Reproduce the following lines word for word, omitting the pictures from your answer.

Top of Stored data

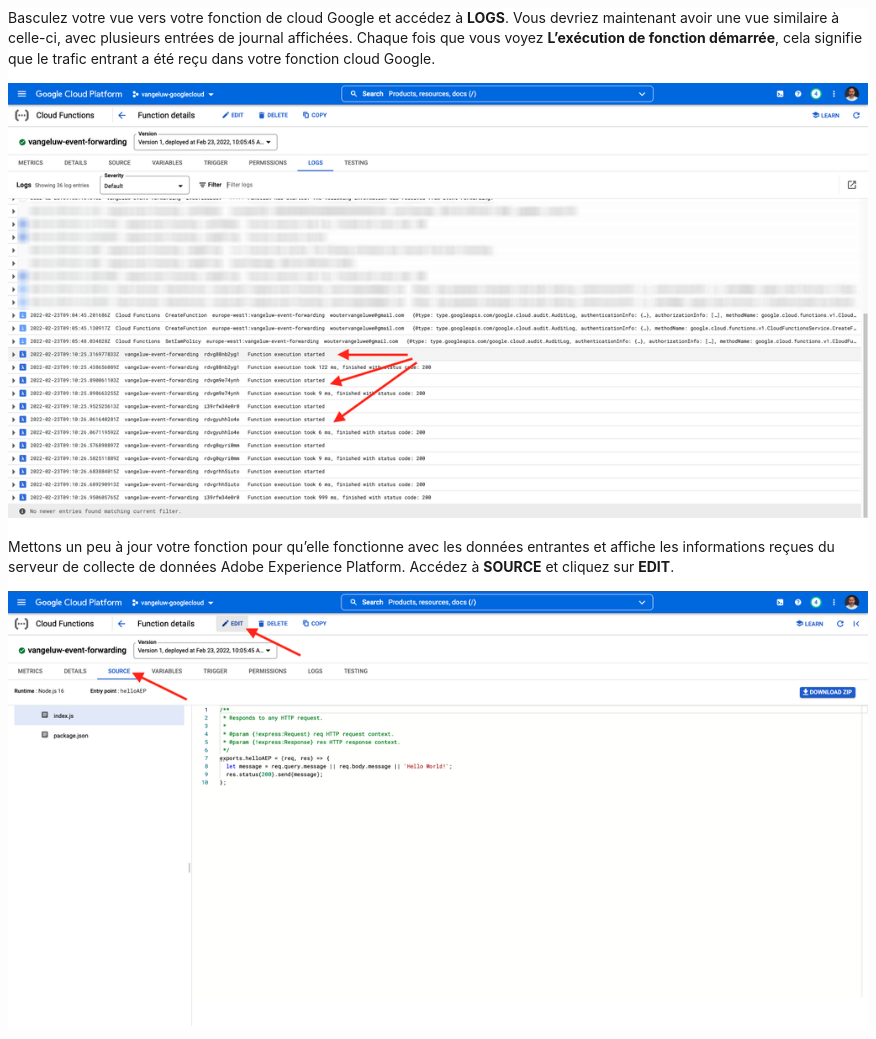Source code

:Basculez votre vue vers votre fonction de cloud Google et accédez à **LOGS**. Vous devriez maintenant avoir une vue similaire à celle-ci, avec plusieurs entrées de journal affichées. Chaque fois que vous voyez **L’exécution de fonction démarrée**, cela signifie que le trafic entrant a été reçu dans votre fonction cloud Google.

![Configuration de la collecte de données Adobe Experience Platform](./images/hook3gcp.png)

Mettons un peu à jour votre fonction pour qu’elle fonctionne avec les données entrantes et affiche les informations reçues du serveur de collecte de données Adobe Experience Platform. Accédez à **SOURCE** et cliquez sur **EDIT**.

![Configuration de la collecte de données Adobe Experience Platform](./images/hook4gcp.png)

Bottom of Stored data

> Response area
Source code

:Basculez votre vue vers votre fonction de cloud Google et accédez à **LOGS**. Vous devriez maintenant avoir une vue similaire à celle-ci, avec plusieurs entrées de journal affichées. Chaque fois que vous voyez **L’exécution de fonction démarrée**, cela signifie que le trafic entrant a été reçu dans votre fonction cloud Google.

![Configuration de la collecte de données Adobe Experience Platform](./images/hook3gcp.png)

Mettons un peu à jour votre fonction pour qu’elle fonctionne avec les données entrantes et affiche les informations reçues du serveur de collecte de données Adobe Experience Platform. Accédez à **SOURCE** et cliquez sur **EDIT**.

![Configuration de la collecte de données Adobe Experience Platform](./images/hook4gcp.png)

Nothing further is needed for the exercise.